Among the entries below, please repeat exactly and only the lines from the line containing "right back paw: (641, 758)" to the line containing "left hip: (675, 709)", both lines included.
*** Dataset entries ***
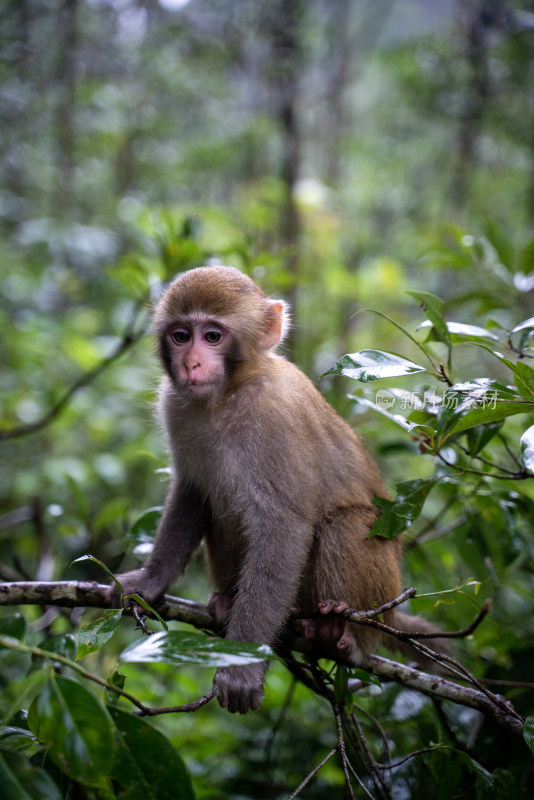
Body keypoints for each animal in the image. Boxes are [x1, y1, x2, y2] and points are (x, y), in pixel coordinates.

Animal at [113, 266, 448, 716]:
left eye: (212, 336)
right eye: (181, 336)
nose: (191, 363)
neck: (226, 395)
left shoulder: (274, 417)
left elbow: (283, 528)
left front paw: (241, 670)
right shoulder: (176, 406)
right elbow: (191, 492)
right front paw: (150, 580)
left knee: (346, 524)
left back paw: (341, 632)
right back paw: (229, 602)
*** End of Dataset entries ***
*** Dataset entries ***
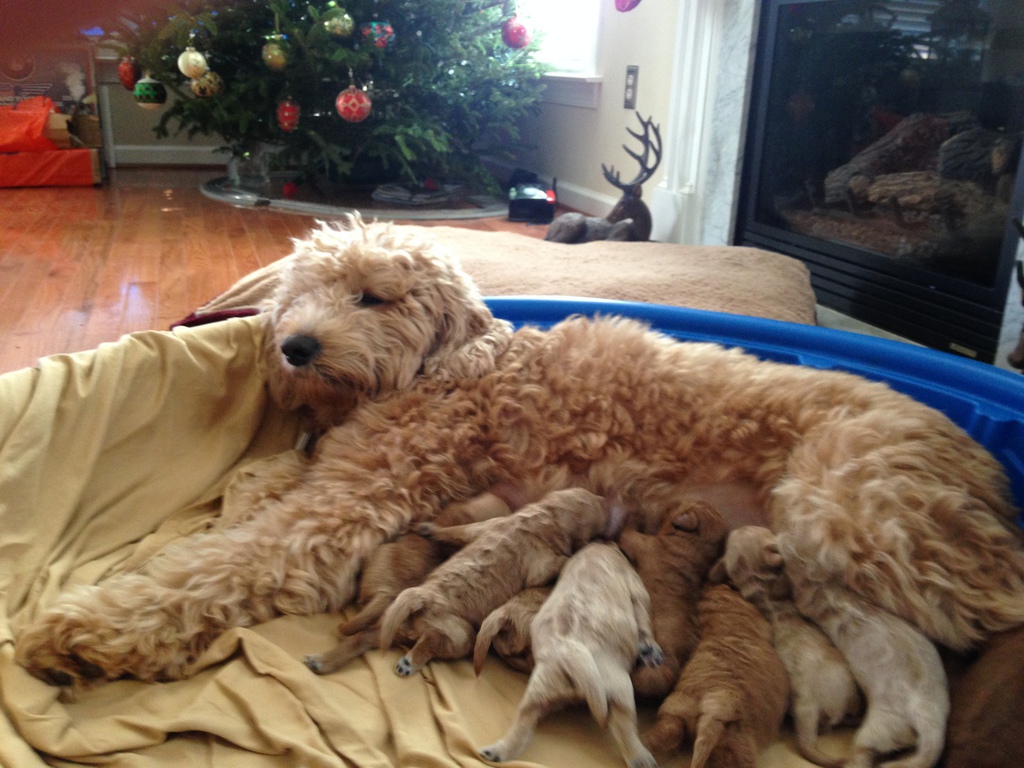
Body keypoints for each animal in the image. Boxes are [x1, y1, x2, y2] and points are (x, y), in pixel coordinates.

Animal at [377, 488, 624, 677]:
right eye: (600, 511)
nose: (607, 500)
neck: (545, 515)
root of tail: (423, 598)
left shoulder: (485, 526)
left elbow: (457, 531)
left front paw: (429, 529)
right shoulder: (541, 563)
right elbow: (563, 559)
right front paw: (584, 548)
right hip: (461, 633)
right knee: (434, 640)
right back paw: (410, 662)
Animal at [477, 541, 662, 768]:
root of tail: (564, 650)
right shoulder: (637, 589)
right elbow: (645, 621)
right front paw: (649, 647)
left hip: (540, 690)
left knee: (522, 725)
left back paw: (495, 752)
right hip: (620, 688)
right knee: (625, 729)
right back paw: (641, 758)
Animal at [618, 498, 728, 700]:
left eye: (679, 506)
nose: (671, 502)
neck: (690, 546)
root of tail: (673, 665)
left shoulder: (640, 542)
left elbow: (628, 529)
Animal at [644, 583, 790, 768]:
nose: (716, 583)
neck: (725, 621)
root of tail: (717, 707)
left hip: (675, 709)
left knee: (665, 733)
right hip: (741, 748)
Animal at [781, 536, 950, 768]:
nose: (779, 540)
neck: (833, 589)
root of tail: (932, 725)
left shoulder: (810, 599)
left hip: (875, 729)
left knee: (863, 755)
*** End of Dataset entries ***
* _Output_:
right back paw: (641, 758)
Animal at [618, 498, 728, 700]:
left eye: (679, 506)
nose: (671, 502)
neck: (690, 546)
root of tail: (673, 665)
left shoulder: (640, 542)
left elbow: (628, 529)
Animal at [644, 583, 790, 768]:
nose: (716, 583)
neck: (725, 621)
root of tail: (717, 707)
left hip: (675, 709)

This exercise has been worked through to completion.